Система исправительно-трудовых лагерей остается, и из официальных источников никакой информации о ней получить нельзя. Создается впечатление, что в 1950-51 годах были приняты меры, направленные на сокращение смертности среди заключенных и повышение эффективности принудительного труда. После смерти Сталина лагерный режим был немного ослаблен, что частично объясняется массовые ми забастовками в северных лагерях. Большое число заключенных вышло на свободу по реабилитации и амнистиям, но этот процесс прекратился где-то в 1957 году.
Получается такая картина: население одних лагерей резко сократилось, а в других осталось почти на том же уровне. Во многих лагерях заключенных выпустили на вольное поселение. После лагерных бунтов 1953 года (Воркута) и 1954 года (Кунгур) заключенных переправляют дальше на Восток. Сообщения конца 1956 года, когда операции по сокращению числа заключенных фактически прекратились, показывают, что комплекс Колыма-Магадан изменился очень мало. Репатриированные военнопленные подсчитали, что в то время в дальневосточных лагерях сидело еще более миллиона. Сейчас, видимо, наиболее страшные комплексы типа Колымы и Воркуты значительно урезаны, а более мелкие, как например Дубровлаг на Потьме (там расположено по меньшей мере семнадцать лагерей) продолжают существовать в том же виде.
Подсчитать число заключенных в советских лагерях (которые сейчас гуманно перекрестили в «колонии») трудно. Андрей Синявский иронически замечает в повести «Суд идет»: «После амнистии лагерь опустел. Нас, крупных преступников, здесь осталось каких-нибудь тысяч десять».[1026]
Заместитель Генерального прокурора СССР П. И. Кудрявцев в интервью с профессором юридического факультета Гарвардского университета Г. Берманом сказал, что в мае 1957 года, после амнистии, две трети лагерей было закрыто, но упомянул, что строятся новые. По словам Бермана, Кудрявцев старался создать впечатление, что население лагерей составляло в 1957 году 800–900 тысяч человек.[1027] Эти цифры кажутся заниженными, поскольку они отсчитывались от трех миллионов, находившихся якобы в заключении в последние годы жизни Сталина. На самом деле их, конечно, было больше. Бывшие заключенные сообщают, с другой стороны, что основные старые комплексы все еще действуют.[1028] В неофициальных разговорах советские граждане склоняются к цифре в один миллион, оговариваясь, что не более десяти процентов от этого числа составляют политические заключенные. И все же это число превышает население гитлеровских лагерей в мирное время.Лагерная дисциплина остается суровой. Указом Президиума Верховного Совета от 5 мая 1961 года впервые была введена смертная казнь за агрессивные акты в отношении администрации (не доходящие до убийства). Словом, после смерти Сталина карательная и полицейская системы СССР были несколько реформированы, но радикальных изменений не произошло.

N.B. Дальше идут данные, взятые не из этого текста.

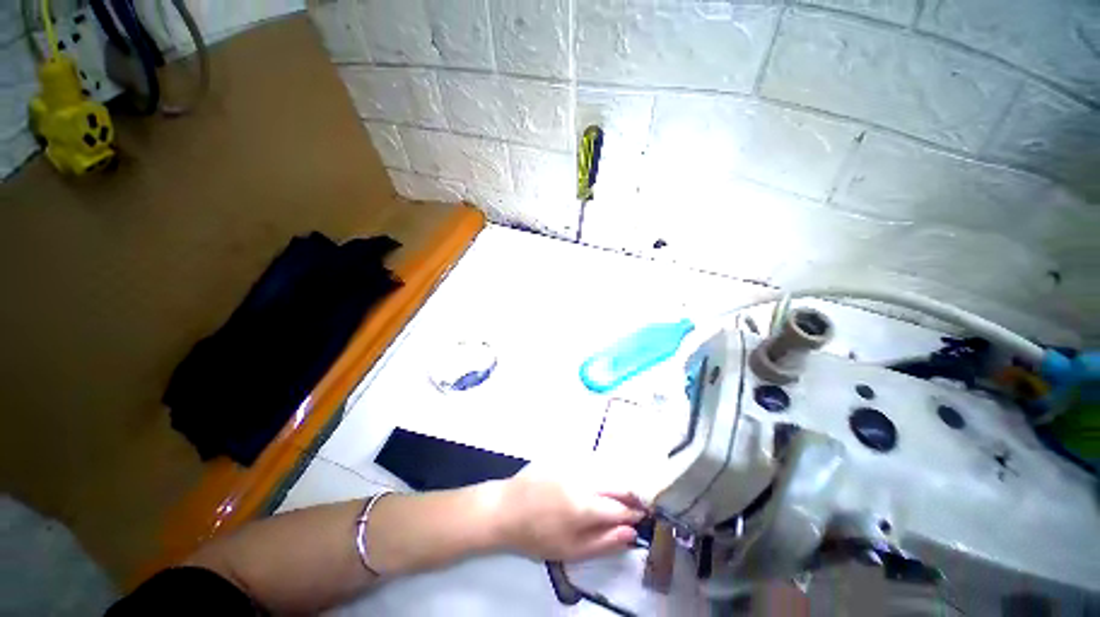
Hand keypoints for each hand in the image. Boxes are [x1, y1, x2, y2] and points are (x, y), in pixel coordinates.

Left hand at [487, 472, 647, 561]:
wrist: (507, 507)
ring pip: (605, 472)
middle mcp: (583, 480)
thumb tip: (631, 533)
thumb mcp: (571, 550)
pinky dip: (599, 474)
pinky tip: (596, 482)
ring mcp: (573, 466)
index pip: (621, 508)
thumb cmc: (537, 535)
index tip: (643, 516)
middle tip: (636, 505)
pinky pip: (589, 464)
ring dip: (615, 484)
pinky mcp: (564, 458)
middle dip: (630, 495)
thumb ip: (604, 542)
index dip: (634, 513)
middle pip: (616, 484)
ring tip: (617, 496)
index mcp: (585, 506)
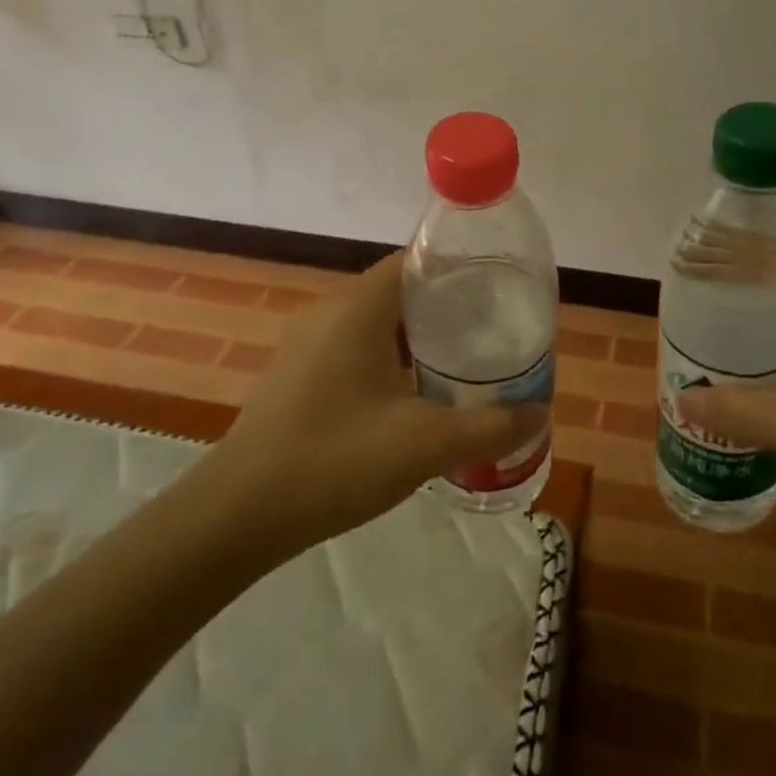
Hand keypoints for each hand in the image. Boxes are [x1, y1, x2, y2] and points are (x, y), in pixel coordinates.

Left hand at [202, 251, 547, 553]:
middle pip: (401, 291)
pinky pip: (357, 348)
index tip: (500, 293)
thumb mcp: (424, 445)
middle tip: (494, 333)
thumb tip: (539, 414)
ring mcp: (309, 343)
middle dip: (449, 308)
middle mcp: (331, 312)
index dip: (461, 270)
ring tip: (466, 363)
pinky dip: (392, 359)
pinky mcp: (299, 373)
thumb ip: (489, 427)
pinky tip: (415, 395)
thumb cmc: (334, 461)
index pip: (417, 261)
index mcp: (359, 308)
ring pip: (378, 323)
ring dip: (420, 338)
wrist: (237, 514)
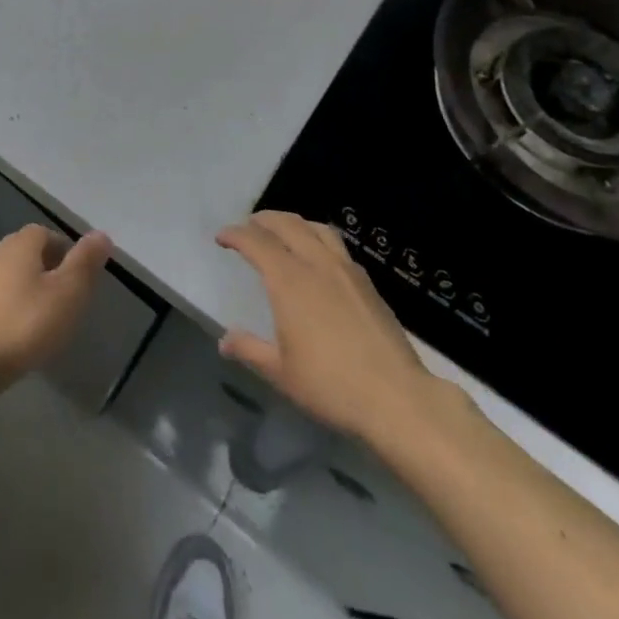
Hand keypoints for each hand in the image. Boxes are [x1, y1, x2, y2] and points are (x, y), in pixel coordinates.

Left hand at [0, 225, 112, 394]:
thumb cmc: (22, 324)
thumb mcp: (67, 293)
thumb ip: (85, 263)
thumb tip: (101, 234)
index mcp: (20, 245)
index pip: (45, 233)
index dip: (64, 249)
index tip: (79, 274)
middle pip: (25, 254)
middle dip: (46, 270)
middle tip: (66, 298)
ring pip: (8, 279)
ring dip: (26, 293)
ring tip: (44, 321)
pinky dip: (8, 313)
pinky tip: (17, 338)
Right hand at [217, 211, 453, 444]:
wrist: (396, 398)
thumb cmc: (331, 385)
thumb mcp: (281, 373)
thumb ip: (250, 350)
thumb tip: (225, 341)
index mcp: (289, 280)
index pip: (256, 242)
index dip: (235, 235)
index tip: (222, 237)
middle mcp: (316, 264)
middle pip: (287, 224)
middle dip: (263, 220)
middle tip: (248, 226)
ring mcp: (346, 270)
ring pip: (315, 228)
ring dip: (293, 223)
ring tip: (283, 232)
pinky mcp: (367, 283)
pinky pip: (336, 246)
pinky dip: (317, 239)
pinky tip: (318, 259)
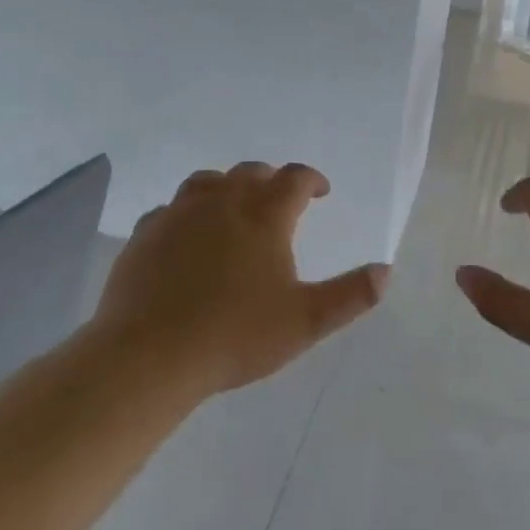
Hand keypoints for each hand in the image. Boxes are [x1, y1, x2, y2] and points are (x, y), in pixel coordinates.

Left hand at [92, 162, 388, 396]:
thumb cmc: (235, 335)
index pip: (294, 179)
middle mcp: (222, 202)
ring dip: (227, 187)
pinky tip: (187, 237)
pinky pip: (171, 210)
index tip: (321, 192)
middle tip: (280, 200)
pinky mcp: (145, 235)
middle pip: (250, 173)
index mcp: (264, 215)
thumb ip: (350, 295)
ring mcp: (178, 214)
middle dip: (271, 180)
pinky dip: (187, 214)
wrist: (149, 355)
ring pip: (207, 182)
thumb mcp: (305, 321)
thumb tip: (385, 272)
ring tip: (234, 207)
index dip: (312, 180)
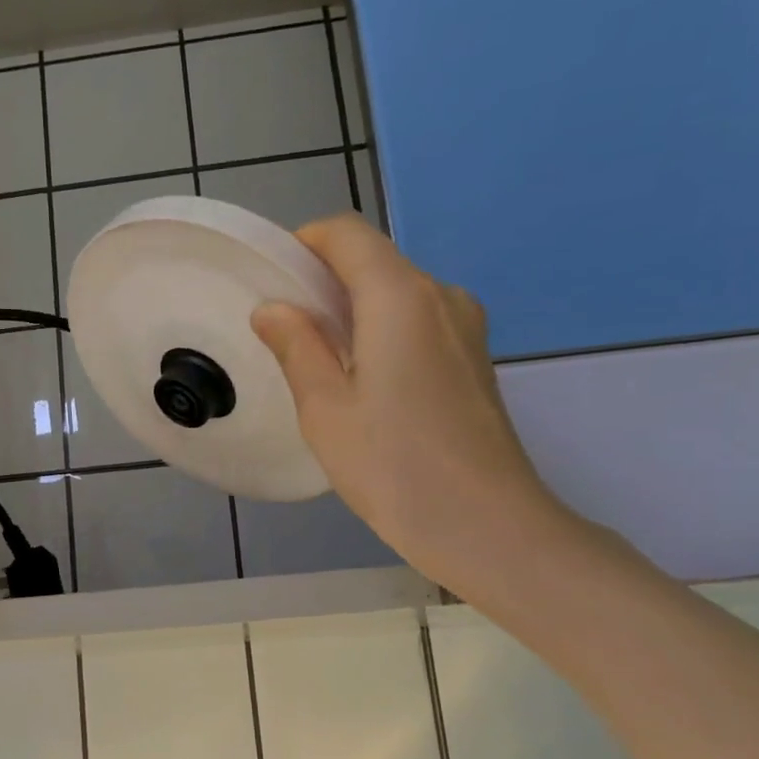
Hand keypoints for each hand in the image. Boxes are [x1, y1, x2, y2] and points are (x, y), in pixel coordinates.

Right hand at [250, 215, 562, 583]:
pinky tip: (365, 387)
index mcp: (399, 296)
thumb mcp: (325, 409)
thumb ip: (297, 347)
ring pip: (398, 295)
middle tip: (285, 334)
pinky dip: (383, 334)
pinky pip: (419, 324)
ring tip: (322, 366)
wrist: (485, 524)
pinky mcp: (475, 359)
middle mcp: (441, 296)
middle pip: (374, 262)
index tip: (272, 282)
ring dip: (354, 313)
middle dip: (325, 283)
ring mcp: (466, 328)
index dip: (304, 244)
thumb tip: (273, 309)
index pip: (347, 235)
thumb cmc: (393, 465)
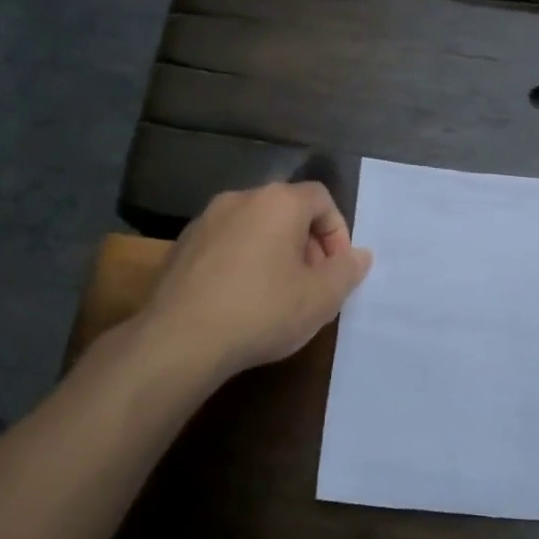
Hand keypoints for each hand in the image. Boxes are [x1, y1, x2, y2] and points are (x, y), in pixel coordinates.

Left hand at [144, 182, 372, 377]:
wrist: (179, 340)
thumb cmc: (262, 311)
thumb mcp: (321, 298)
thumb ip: (347, 271)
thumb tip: (359, 255)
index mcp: (278, 202)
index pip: (322, 198)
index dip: (338, 232)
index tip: (336, 269)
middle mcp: (240, 199)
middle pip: (287, 210)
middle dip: (307, 244)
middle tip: (311, 285)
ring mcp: (205, 220)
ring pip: (255, 227)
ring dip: (274, 253)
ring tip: (276, 295)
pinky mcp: (181, 246)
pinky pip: (226, 244)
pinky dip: (242, 262)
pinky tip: (240, 300)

Эта двусмысленность относится и к советской действительности в целом. Она имеет глубокие политические корни. Власти могли бы укрепить свое положение, если бы им удалось освободиться от бремени прошлого. Ежовщина и последние годы жизни Сталина очень непопулярны даже в партийных кругах — тогда никто не чувствовал себя в безопасности.
Сегодняшний советский режим вырос из сталинщины. Он неуклонно защищает правильность генеральной линии Сталина в борьбе с левыми и правыми уклонистами в двадцатых-тридцатых годах, а значит — защищает основы сталинской политики вообще. Поэтому «десталинизация» удерживается в определенных рамках. Тело Сталина удалено из Мавзолея, но оно все еще покоится на почетном месте у кремлевской стены, среди других «положительных» советских деятелей второго эшелона. Знаменательно, что могила Сталина соседствует с могилой Дзержинского, создателя советской тайной полиции.
Многие из личной свиты Сталина умерли вслед за диктатором, окруженные почестями: Шкирятов — в 1954 году, Вышинский — в 1955 (хотя поговаривают, что он покончил с собой). Но Поскребышев (к моменту написания книги) еще жив и на свободе; он, если верить слухам, пишет мемуары. Кагановича и Маленкова обвинили в «преступном нарушении социалистической законности» и тоже оставили на свободе. Большинство руководителей сталинского НКВД расстреляно после серии судов в 1953–1956 годах. Но другие еще здравствуют — например, Серов, ставший в 1959 году начальником разведки в армии. Генерал Горбатов совершенно равнодушно вспоминает о своем «изверге-следователе» Столбунском: «не знаю, где он сейчас».[1029]